= John Hertz (fan) =

Science Fiction Fan

John Frederick Hertz is a California lawyer and long-time Los Angeles, California science fiction fan.

== Early life and education ==
Hertz came to the Los Angeles area in the late 1960s, after living in Chicago, New York City, San Francisco, and Seattle. He got his baccalaureate degree at Antioch College and graduated from the Northwestern University School of Law. He has been an attorney in California since 1982.

== Activity as a fan ==
Winner of the Big Heart Award at the 61st World Science Fiction Convention (Toronto, 2003), he is active in the fanzine community, publishing the fanzine Vanamonde.

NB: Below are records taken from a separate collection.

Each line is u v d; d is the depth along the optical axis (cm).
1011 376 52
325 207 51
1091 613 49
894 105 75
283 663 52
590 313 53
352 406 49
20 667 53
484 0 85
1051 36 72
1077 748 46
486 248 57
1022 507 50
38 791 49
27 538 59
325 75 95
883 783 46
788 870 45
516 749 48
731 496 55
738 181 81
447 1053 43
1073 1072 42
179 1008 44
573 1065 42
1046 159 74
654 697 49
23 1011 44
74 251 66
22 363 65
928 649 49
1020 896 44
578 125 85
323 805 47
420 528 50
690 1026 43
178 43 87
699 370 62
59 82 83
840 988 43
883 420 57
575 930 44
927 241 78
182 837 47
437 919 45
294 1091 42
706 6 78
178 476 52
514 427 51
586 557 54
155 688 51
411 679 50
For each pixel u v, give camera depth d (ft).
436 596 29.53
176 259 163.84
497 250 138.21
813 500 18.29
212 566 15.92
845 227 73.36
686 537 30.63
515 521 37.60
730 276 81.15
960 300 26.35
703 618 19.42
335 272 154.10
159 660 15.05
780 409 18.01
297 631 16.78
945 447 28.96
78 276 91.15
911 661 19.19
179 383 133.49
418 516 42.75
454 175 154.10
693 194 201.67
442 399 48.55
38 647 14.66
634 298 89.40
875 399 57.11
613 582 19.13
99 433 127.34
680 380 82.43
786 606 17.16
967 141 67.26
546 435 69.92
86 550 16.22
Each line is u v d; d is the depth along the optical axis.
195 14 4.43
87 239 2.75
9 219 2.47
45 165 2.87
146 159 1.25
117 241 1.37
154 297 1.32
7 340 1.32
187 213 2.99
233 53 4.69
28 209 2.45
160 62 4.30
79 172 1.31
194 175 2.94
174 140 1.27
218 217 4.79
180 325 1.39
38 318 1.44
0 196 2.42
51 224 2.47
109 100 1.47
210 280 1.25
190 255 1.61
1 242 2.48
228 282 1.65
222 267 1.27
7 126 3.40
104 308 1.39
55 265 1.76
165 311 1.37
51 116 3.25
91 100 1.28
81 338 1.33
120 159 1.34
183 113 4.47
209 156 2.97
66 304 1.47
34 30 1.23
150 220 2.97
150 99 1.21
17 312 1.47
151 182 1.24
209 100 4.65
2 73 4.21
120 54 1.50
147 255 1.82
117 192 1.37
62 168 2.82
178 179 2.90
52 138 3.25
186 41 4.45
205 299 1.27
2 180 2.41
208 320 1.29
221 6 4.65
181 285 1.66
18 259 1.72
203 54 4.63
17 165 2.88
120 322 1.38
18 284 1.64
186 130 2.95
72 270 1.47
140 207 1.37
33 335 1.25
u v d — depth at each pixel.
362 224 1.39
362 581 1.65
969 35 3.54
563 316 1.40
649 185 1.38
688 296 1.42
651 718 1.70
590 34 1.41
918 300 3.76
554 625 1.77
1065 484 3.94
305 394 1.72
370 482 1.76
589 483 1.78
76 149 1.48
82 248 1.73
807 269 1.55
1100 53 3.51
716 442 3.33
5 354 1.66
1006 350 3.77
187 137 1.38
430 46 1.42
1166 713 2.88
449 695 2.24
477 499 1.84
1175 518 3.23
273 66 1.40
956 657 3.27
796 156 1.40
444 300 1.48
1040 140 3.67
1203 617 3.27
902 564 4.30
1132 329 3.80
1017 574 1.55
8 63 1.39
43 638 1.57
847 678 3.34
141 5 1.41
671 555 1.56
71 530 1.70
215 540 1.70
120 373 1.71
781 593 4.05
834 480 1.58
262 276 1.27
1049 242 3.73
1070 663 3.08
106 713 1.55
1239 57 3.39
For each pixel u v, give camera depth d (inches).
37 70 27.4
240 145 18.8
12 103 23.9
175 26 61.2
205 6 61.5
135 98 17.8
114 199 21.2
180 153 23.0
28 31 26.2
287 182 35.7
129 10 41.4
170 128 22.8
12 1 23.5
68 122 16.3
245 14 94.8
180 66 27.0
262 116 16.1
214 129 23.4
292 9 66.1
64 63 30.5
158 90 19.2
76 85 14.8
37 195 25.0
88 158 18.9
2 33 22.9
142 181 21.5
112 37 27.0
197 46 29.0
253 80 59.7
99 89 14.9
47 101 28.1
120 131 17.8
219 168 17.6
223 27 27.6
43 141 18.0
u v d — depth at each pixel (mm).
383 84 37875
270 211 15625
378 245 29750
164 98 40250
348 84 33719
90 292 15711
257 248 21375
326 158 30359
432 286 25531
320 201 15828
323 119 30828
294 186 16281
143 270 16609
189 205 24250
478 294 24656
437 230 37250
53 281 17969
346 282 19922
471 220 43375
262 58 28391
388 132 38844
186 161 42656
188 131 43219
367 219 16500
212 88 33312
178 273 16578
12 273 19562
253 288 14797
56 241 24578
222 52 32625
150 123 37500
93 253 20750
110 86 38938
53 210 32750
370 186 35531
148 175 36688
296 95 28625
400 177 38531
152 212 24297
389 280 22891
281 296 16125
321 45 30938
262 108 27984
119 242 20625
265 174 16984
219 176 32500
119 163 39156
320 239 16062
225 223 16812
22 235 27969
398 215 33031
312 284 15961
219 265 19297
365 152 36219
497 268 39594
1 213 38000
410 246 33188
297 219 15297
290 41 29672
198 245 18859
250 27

Four collections of his fanwriting have been published, West of the Moon (2002), Dancing and Joking (2005), On My Sleeve (2009), and Neither Complete nor Conclusive (2013). He was nominated for the Hugo Award for Best Fan Writer in 2006, 2007, and 2009. His poem "That hill -- a giant" was awarded third place in the 2020 Dwarf Stars Awards (for science fiction poetry of ten lines or less).

The fanzine Argentus (2004) contains an interview with Larry Niven's fictional character, Hanville Svetz, co-authored by Hertz and Niven.

At conventions, Hertz can be found moderating panels, leading Art Show tours, or judging the costume competition called the Masquerade.

He is also renowned for his stewardship of Regency dance. Hertz has perpetuated the Regency dance tradition at science fiction conventions in the United States since the 1980s, with the practice continuing to the present day. Hertz currently instructs dance workshops and choreographs balls across the nation, and has written an article on Regency era dancing, included in the West of the Moon collection. He also wrote The Tenor of Terpsichore: Or Dances in the Fashion of the English Regency as Done By Certain Modern Admirers of the Same.

Hertz serves as one of the Rotsler Award judges.

In 2007 he was sent by the one-time fund HANA (Hertz Across to Nippon Alliance) to Nippon 2007, the first World Science Fiction Convention to be held in Asia. He was the 2010 Down Under Fan Fund delegate to Aussiecon 4, the fourth World Science Fiction Convention to be held in Australia.

He was Fan Guest of Honor at Lunacon44 in 2001, Westercon 57 in 2004, Loscon 38 in 2011 and Special Guest at Boskone 50 in 2013.